→ To do:
What lines of the data hold the string "bold"? Pull each one out.

→ Records for processing:
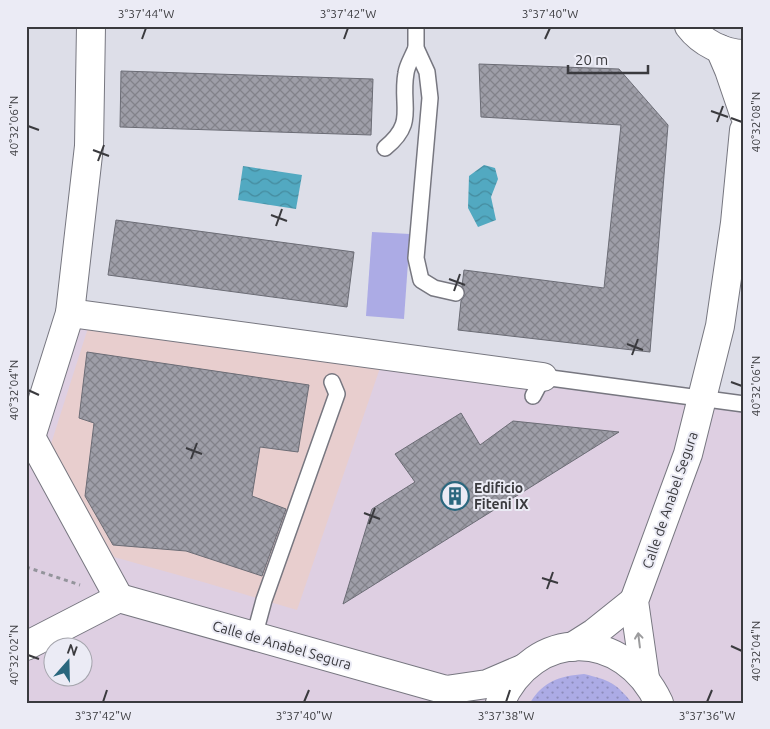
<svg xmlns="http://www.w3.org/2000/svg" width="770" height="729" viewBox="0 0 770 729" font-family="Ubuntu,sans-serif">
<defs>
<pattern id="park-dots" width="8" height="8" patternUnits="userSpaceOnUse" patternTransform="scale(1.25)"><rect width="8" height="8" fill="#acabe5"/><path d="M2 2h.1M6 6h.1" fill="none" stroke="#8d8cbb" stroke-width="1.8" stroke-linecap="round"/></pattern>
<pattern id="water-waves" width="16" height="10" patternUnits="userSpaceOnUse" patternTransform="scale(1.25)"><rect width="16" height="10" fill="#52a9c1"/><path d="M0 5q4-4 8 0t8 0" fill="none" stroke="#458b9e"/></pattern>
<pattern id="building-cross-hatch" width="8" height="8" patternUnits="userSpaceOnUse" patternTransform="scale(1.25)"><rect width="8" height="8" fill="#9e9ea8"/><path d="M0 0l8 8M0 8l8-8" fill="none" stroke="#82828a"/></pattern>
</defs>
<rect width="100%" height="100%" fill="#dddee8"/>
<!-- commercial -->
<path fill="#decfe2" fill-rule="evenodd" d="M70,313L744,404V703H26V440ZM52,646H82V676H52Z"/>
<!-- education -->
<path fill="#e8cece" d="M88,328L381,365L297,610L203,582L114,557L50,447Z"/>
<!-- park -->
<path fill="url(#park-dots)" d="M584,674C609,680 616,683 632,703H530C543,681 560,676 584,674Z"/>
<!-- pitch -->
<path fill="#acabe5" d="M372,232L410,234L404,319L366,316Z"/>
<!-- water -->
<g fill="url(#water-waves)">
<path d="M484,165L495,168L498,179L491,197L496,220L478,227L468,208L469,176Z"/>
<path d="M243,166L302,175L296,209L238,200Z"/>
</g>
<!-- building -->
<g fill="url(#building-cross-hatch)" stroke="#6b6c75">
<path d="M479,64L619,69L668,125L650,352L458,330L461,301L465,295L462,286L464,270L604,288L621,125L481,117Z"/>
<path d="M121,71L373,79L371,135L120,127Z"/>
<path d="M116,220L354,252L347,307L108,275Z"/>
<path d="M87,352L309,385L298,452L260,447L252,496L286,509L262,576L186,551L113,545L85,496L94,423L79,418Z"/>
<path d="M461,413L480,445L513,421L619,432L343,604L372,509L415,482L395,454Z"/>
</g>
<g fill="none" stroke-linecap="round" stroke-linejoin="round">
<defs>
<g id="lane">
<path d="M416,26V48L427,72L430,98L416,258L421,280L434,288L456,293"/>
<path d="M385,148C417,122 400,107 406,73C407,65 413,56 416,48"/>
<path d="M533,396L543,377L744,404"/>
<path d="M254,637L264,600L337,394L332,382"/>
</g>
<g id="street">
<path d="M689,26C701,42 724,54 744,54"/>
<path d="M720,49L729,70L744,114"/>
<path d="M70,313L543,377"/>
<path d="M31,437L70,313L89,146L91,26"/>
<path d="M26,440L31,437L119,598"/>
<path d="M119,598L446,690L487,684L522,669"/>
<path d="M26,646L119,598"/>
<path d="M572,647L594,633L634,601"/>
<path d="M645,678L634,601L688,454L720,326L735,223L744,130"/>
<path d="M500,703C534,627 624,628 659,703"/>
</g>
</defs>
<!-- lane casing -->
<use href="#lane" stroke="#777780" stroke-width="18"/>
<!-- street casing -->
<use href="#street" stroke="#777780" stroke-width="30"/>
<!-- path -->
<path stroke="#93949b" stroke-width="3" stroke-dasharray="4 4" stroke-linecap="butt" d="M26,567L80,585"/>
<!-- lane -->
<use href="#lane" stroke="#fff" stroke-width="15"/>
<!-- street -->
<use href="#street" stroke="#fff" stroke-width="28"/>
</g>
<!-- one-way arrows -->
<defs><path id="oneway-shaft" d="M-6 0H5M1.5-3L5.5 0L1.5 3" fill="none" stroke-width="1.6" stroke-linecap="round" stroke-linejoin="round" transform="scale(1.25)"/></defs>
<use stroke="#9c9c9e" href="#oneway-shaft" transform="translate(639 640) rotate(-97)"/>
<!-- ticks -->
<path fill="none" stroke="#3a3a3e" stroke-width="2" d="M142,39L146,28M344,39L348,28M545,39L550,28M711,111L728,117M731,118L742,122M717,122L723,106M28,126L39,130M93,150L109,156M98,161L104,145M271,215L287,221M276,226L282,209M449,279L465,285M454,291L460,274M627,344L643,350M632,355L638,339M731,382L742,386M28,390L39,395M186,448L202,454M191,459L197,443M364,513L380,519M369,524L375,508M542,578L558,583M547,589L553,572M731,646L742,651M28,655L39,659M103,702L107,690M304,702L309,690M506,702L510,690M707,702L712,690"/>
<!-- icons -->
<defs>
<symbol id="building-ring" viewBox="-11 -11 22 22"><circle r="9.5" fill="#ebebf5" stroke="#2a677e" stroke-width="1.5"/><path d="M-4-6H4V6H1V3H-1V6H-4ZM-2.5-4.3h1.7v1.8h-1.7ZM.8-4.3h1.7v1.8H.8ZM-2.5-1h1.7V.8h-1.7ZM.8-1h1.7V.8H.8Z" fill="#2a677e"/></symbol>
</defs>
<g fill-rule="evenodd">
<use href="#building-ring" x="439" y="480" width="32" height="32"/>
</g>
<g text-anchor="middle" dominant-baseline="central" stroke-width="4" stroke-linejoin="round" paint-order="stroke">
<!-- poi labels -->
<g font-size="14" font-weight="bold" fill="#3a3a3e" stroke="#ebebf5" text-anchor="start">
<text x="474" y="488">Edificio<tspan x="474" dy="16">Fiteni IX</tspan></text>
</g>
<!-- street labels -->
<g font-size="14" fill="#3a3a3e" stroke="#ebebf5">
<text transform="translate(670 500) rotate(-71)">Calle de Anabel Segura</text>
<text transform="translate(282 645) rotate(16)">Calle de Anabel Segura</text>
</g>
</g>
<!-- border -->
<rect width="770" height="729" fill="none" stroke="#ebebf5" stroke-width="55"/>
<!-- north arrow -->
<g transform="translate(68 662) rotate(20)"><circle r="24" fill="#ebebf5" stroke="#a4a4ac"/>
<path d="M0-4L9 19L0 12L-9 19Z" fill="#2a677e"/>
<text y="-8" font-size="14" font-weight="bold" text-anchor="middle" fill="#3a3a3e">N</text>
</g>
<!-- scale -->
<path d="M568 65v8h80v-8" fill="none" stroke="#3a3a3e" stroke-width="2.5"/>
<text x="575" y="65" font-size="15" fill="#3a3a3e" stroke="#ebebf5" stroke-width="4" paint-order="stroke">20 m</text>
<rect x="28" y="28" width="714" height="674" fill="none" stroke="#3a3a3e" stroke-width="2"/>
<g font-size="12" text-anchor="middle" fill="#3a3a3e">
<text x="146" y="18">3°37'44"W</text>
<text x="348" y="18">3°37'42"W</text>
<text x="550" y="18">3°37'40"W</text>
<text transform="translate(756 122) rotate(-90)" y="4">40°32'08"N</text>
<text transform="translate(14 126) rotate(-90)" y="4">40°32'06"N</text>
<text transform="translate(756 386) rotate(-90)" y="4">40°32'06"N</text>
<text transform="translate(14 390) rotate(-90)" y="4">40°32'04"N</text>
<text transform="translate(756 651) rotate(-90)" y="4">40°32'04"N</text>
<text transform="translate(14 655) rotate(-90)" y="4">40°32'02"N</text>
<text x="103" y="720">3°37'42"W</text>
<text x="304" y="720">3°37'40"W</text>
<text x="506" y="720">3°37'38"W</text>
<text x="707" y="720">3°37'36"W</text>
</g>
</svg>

→ Answer to the exercise:
<g font-size="14" font-weight="bold" fill="#3a3a3e" stroke="#ebebf5" text-anchor="start">
<text y="-8" font-size="14" font-weight="bold" text-anchor="middle" fill="#3a3a3e">N</text>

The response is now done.